I know I just missed the end of the show, but someone once running for office said "my opponent is a philatelist and his sister is a thespian in New York City." (Would that be a pseudo-innuendo?)

Sent by Brian Schill | 3:00 PM | 7-16-2008

Please tell Neil (Neal?) that it can be spelled riposte or ripost, but both are pronounced ree-post (with a long o, from the French, natch). That's according to my Webster's New World, 10 years of French and a tendency to be a language maven/stickler.

from a former NPR newmedia associate producer (in other, better, words an editor/copy editor/rewrite man)

Sent by Doug Stevenson | 3:06 PM | 7-16-2008

I enjoyed listening to the program on political put downs today. It reminded me of a story about a political put down I heard a number of years ago, although I read that Sen. Chris Dodd used this one during the primary at an appearance in New Hampshire. I found the text of the story at The story involved President William Howard Taft and Sen. Chauncey Depew and is as follows:

"President William Howard Taft was an enormous man, weighing more than 300 pounds.
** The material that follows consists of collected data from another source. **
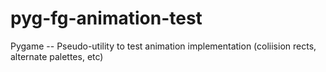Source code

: # pyg-fg-animation-test
Pygame -- Pseudo-utility to test animation implementation (coliision rects, alternate palettes, etc)
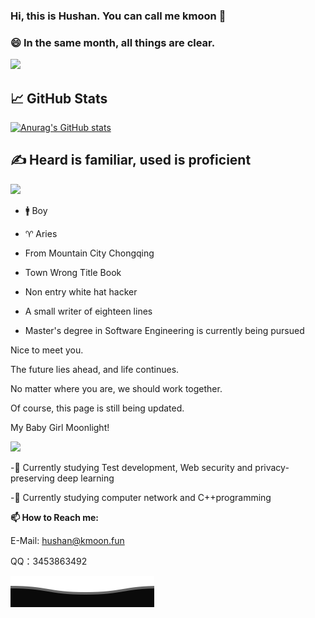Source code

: ### Hi, this is Hushan. You can call me kmoon 👋

### 😄  In the same month, all things are clear.


[![](https://img.shields.io/badge/blog-kmoon-brightgreen?style=for-the-badge&logo=hexo)](https://kmoon.fun) 

## 📈 GitHub Stats

[![Anurag's GitHub stats](https://github-readme-stats.vercel.app/api?username=kmoonn)](https://github.com/anuraghazra/github-readme-stats)

## ✍ Heard is familiar, used is proficient

<img src="https://skillicons.dev/icons?i=notion,sublime,obsidian,py,pycharm,qt,vercel,vim,anaconda,redis,jenkins,kotlin,androidstudio,sqlite,gradle,kali,cloudflare,fastapi,flask,django,git,gmail,github,twitter,stackoverflow,html,css,idea,java,docker,js,linux,md,mysql,mongodb,php,postman,selenium,powershell,bash,sublime,sklearn,ubuntu,vim,visualstudio,c,cpp,eclipse,vscode,windows,bootstrap,codepen,latex,matlab,nginx&perline=13" />


- 🚹 Boy

- ♈ Aries

- From Mountain City Chongqing

- Town Wrong Title Book

- Non entry white hat hacker

- A small writer of eighteen lines

- Master's degree in Software Engineering is currently being pursued

  


Nice to meet you.

The future lies ahead, and life continues.

No matter where you are, we should work together. 

Of course, this page is still being updated.

My Baby Girl Moonlight!

<img src="https://image.kmoon.fun//images/BABY.jpg" width="450"/>



-🔭  Currently studying Test development, Web security and privacy-preserving deep learning

-🌱  Currently studying computer network and C++programming

**📫 How to Reach me:**

E-Mail: hushan@kmoon.fun

QQ：3453863492

![](assets/Bottom_down.svg)
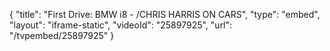 {
    "title": "First Drive: BMW i8 - \/CHRIS HARRIS ON CARS",
    "type": "embed",
    "layout": "iframe-static",
    "videoId": "25897925",
    "url": "\/tvpembed\/25897925"
}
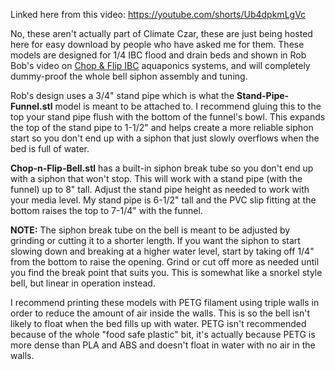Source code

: Linked here from this video: https://youtube.com/shorts/Ub4dpkmLgVc

No, these aren't actually part of Climate Czar, these are just being hosted here for easy download by people who have asked me for them. These models are designed for 1/4 IBC flood and drain beds and shown in Rob Bob's video on [Chop & Flip IBC](https://www.youtube.com/watch?v=b_VROMhAoSs) aquaponics systems, and will completely dummy-proof the whole bell siphon assembly and tuning.

Rob's design uses a 3/4" stand pipe which is what the **Stand-Pipe-Funnel.stl** model is meant to be attached to. I recommend gluing this to the top your stand pipe flush with the bottom of the funnel's bowl. This expands the top of the stand pipe to 1-1/2" and helps create a more reliable siphon start so you don't end up with a siphon that just slowly overflows when the bed is full of water.

**Chop-n-Flip-Bell.stl** has a built-in siphon break tube so you don't end up with a siphon that won't stop. This will work with a stand pipe (with the funnel) up to 8" tall. Adjust the stand pipe height as needed to work with your media level. My stand pipe is 6-1/2" tall and the PVC slip fitting at the bottom raises the top to 7-1/4" with the funnel.

**NOTE:** The siphon break tube on the bell is meant to be adjusted by grinding or cutting it to a shorter length. If you want the siphon to start slowing down and breaking at a higher water level, start by taking off 1/4" from the bottom to raise the opening. Grind or cut off more as needed until you find the break point that suits you. This is somewhat like a snorkel style bell, but linear in operation instead.

I recommend printing these models with PETG filament using triple walls in order to reduce the amount of air inside the walls. This is so the bell isn't likely to float when the bed fills up with water. PETG isn't recommended because of the whole "food safe plastic" bit, it's actually because PETG is more dense than PLA and ABS and doesn't float in water with no air in the walls.
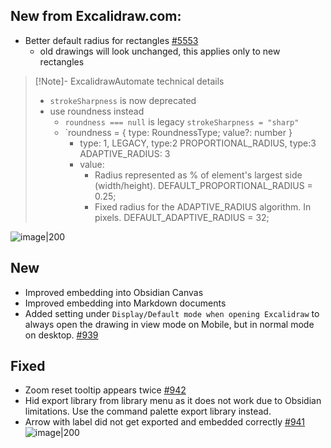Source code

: ## New from Excalidraw.com:
- Better default radius for rectangles [#5553](https://github.com/excalidraw/excalidraw/pull/5553)
  - old drawings will look unchanged, this applies only to new rectangles
> [!Note]- ExcalidrawAutomate technical details
> - `strokeSharpness` is now deprecated
> - use roundness instead
>    - `roundness === null` is legacy `strokeSharpness = "sharp"`
>    - `roundness = { type: RoundnessType; value?: number }
>      - type: 1, LEGACY, type:2 PROPORTIONAL_RADIUS, type:3 ADAPTIVE_RADIUS: 3
>      - value:
>        - Radius represented as % of element's largest side (width/height).
>          DEFAULT_PROPORTIONAL_RADIUS = 0.25;
>        - Fixed radius for the ADAPTIVE_RADIUS algorithm. In pixels.
>          DEFAULT_ADAPTIVE_RADIUS = 32;

![image|200](https://user-images.githubusercontent.com/5153846/206264345-59fd7436-e87b-4bc9-ade8-9e6f6a6fd8c1.png)

## New
- Improved embedding into Obsidian Canvas
- Improved embedding into Markdown documents
- Added setting under `Display/Default mode when opening Excalidraw` to always open the drawing in view mode on Mobile, but in normal mode on desktop. [#939](https://github.com/zsviczian/obsidian-excalidraw-plugin/issues/939)

## Fixed
- Zoom reset tooltip appears twice [#942](https://github.com/zsviczian/obsidian-excalidraw-plugin/issues/942)
- Hid export library from library menu as it does not work due to Obsidian limitations. Use the command palette export library instead.
- Arrow with label did not get exported and embedded correctly [#941](https://github.com/zsviczian/obsidian-excalidraw-plugin/issues/941)
![image|200](https://user-images.githubusercontent.com/22638687/207845868-b352ddb1-7994-4f13-a0b2-f2e19bd72935.png)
While introducing the President to an audience, Senator Chauncey Depew pointed to the President's huge stomach and said, "He's pregnant (pause) ... with courage." The audience laughed loudly.
Still pointing to Taft's stomach, Senator Depew added, "He's pregnant (pause) ... with integrity." The audience again erupted in laughter.
Then President Taft came to the podium, put his hands on his huge belly, and said, "If the baby is a girl, I will call her 'courage.' If it's a boy, I will call him 'integrity.' But if it's gas, as I suspect it is, I will call it Chauncey Depew."

Sent by Mark Gray | 3:22 PM | 7-16-2008

On subject of political put-downs:

Dating from RMN's typically slimy run for congress in 1940's my father, a clean freak, used to say, "There are just two things I hate: flies and Richard Nixon."

Jim Smith

Sent by Jim Smith | 3:28 PM | 7-16-2008

The answer to the question is
the senate race between Paul Wellstone and Rudy Boschwitz

Sent by Sandy Bennett | 4:13 PM | 7-16-2008

If Ken Rudin is going to quote McCain's cigarette Iran quip he should paraphrase in a way that is not disgusting and misleading.

Sent by Marlboro Dude | 4:29 PM | 7-16-2008

From Harry Truman about Dewey: "He says he's for the minimum wage, and I believe the lower the minimum, the better he likes it." Followed by the famous "Give 'em hell, Harry!" To which Truman replied something like "I'll just tell the truth and they'll think it's hell."

Sent by Richard Bagenstos | 4:35 PM | 7-16-2008

Mya favorite was during a press conference during W's first term;
Ari Fleisher: "I have 3 stories for you.."
Sam Donadlason: "Make it 2!!"

Sent by Bill | 4:41 PM | 7-16-2008

Senator Biden of Mayor Giuliani: "He doesn't say anything anymore. All he says is a noun a verb and 9/11 and that's it!"

Sent by Tausif Khan | 8:55 PM | 7-16-2008

Ken: The Barbara Boxer / Bruce Herschensohn race for a California Senate seat was in 1992.

Sent by Paul Young | 5:11 PM | 7-17-2008

I don't know who said it, or about whom, but it goes:
There are only two things I don't like about him, his face.